すべての項目の行を、空行を除いて番号付きリストに並べてください。画像は回答に入れないでください。

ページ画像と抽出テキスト
-------------------------

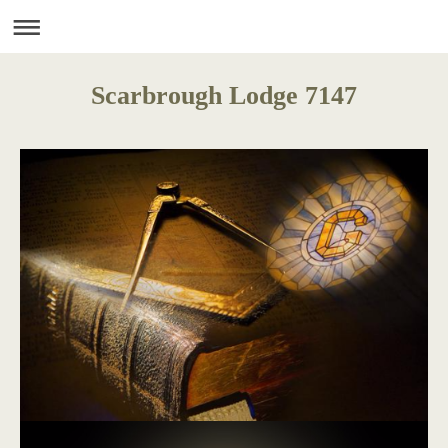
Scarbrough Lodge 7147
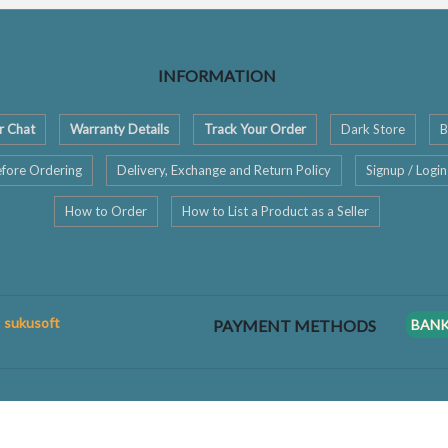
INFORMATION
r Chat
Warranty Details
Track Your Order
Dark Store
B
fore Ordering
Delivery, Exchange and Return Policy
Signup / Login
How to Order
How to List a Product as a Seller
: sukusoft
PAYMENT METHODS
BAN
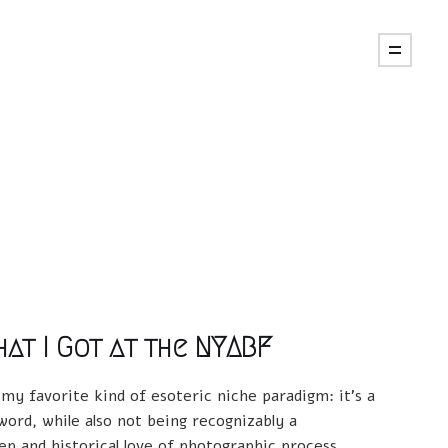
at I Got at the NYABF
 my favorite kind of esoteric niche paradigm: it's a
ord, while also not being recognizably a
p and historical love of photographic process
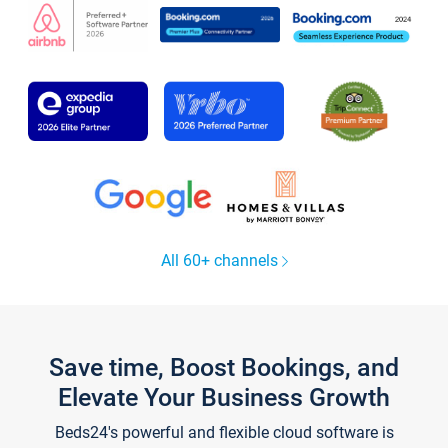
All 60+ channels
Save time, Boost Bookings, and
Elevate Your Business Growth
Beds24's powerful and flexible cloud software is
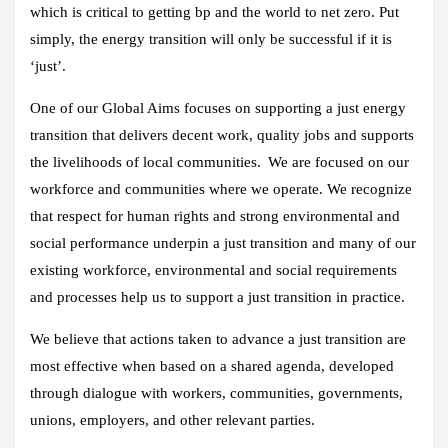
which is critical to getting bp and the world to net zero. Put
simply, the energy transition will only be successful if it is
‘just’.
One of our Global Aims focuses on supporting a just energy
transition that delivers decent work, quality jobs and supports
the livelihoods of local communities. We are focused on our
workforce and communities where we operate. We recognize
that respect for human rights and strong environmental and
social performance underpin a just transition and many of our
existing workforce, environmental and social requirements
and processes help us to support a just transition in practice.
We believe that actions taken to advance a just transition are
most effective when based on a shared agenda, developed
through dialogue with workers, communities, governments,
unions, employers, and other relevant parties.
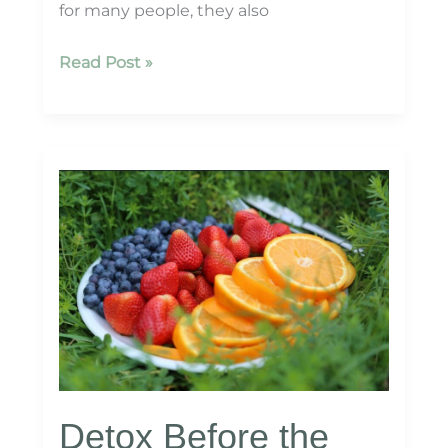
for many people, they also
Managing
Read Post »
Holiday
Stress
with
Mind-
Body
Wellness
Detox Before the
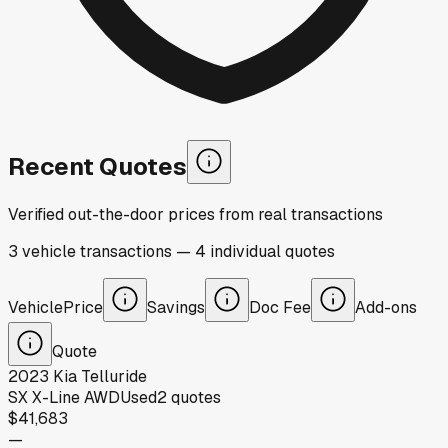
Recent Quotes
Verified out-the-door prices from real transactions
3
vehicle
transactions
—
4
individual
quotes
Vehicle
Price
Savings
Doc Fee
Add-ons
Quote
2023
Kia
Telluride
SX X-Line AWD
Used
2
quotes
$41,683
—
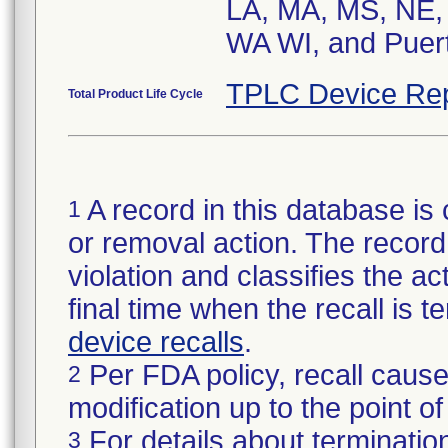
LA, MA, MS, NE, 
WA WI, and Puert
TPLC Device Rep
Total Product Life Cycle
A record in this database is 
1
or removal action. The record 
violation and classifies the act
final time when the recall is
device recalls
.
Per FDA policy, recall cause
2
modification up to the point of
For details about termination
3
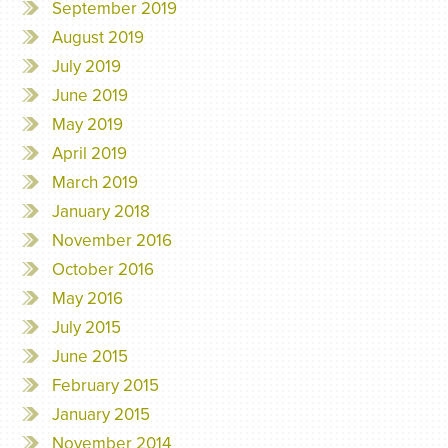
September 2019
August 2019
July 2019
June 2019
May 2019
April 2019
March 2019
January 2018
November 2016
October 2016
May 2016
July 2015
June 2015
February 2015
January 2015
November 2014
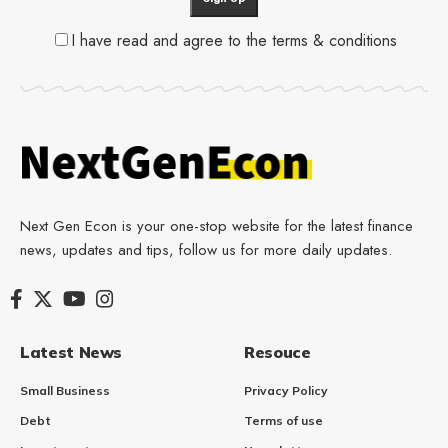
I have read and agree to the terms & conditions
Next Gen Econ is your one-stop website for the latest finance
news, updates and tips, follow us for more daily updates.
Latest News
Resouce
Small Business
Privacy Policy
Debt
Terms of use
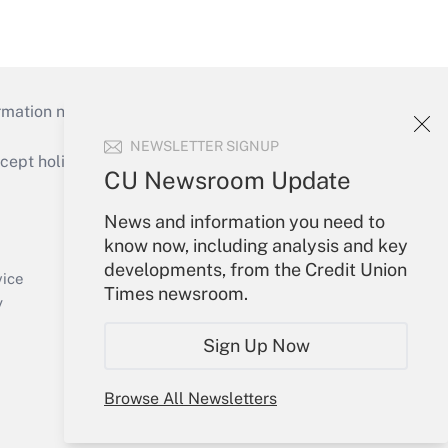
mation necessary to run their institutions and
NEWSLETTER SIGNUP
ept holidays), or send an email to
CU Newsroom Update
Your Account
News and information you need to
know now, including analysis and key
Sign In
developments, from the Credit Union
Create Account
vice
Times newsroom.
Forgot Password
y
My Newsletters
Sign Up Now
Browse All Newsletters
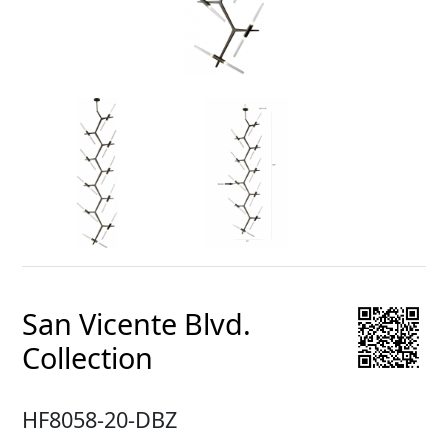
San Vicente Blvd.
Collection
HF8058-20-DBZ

-------------------------

回答:
1. Scarbrough Lodge 7147
2. INFORMATION
3. r Chat
4. Warranty Details
5. Track Your Order
6. Dark Store
7. B
8. fore Ordering
9. Delivery, Exchange and Return Policy
10. Signup / Login
11. How to Order
12. How to List a Product as a Seller
13. : sukusoft
14. PAYMENT METHODS
15. BAN
16. at I Got at the NYABF
17.  my favorite kind of esoteric niche paradigm: it's a
18. ord, while also not being recognizably a
19. p and historical love of photographic process
20. All 60+ channels
21. Save time, Boost Bookings, and
22. Elevate Your Business Growth
23. Beds24's powerful and flexible cloud software is
24. which is critical to getting bp and the world to net zero. Put
25. simply, the energy transition will only be successful if it is
26. ‘just’.
27. One of our Global Aims focuses on supporting a just energy
28. transition that delivers decent work, quality jobs and supports
29. the livelihoods of local communities. We are focused on our
30. workforce and communities where we operate. We recognize
31. that respect for human rights and strong environmental and
32. social performance underpin a just transition and many of our
33. existing workforce, environmental and social requirements
34. and processes help us to support a just transition in practice.
35. We believe that actions taken to advance a just transition are
36. most effective when based on a shared agenda, developed
37. through dialogue with workers, communities, governments,
38. unions, employers, and other relevant parties.
39. for many people, they also
40. Managing
41. Read Post »
42. Holiday
43. Stress
44. with
45. Mind-
46. Body
47. Wellness
48. Detox Before the
49. Recent Quotes
50. Verified out-the-door prices from real transactions
51. 3
52. vehicle
53. transactions
54. —
55. 4
56. individual
57. quotes
58. Vehicle
59. Price
60. Savings
61. Doc Fee
62. Add-ons
63. Quote
64. 2023
65. Kia
66. Telluride
67. SX X-Line AWD
68. Used
69. 2
70. quotes
71. $41,683
72. —
73. LA, MA, MS, NE, 
74. WA WI, and Puert
75. TPLC Device Rep
76. Total Product Life Cycle
77. A record in this database is 
78. 1
79. or removal action. The record 
80. violation and classifies the act
81. final time when the recall is
82. device recalls
83. .
84. Per FDA policy, recall cause
85. 2
86. modification up to the point of
87. For details about termination
88. 3
89. September 2019
90. August 2019
91. July 2019
92. June 2019
93. May 2019
94. April 2019
95. March 2019
96. January 2018
97. November 2016
98. October 2016
99. May 2016
100. July 2015
101. June 2015
102. February 2015
103. January 2015
104. November 2014
105. I have read and agree to the terms & conditions
106. Next Gen Econ is your one-stop website for the latest finance
107. news, updates and tips, follow us for more daily updates.
108. Latest News
109. Resouce
110. Small Business
111. Privacy Policy
112. Debt
113. Terms of use
114. mation necessary to run their institutions and
115. NEWSLETTER SIGNUP
116. ept holidays), or send an email to
117. CU Newsroom Update
118. Your Account
119. News and information you need to
120. know now, including analysis and key
121. Sign In
122. developments, from the Credit Union
123. Create Account
124. vice
125. Times newsroom.
126. Forgot Password
127. y
128. My Newsletters
129. Sign Up Now
130. Browse All Newsletters
131. San Vicente Blvd.
132. Collection
133. HF8058-20-DBZ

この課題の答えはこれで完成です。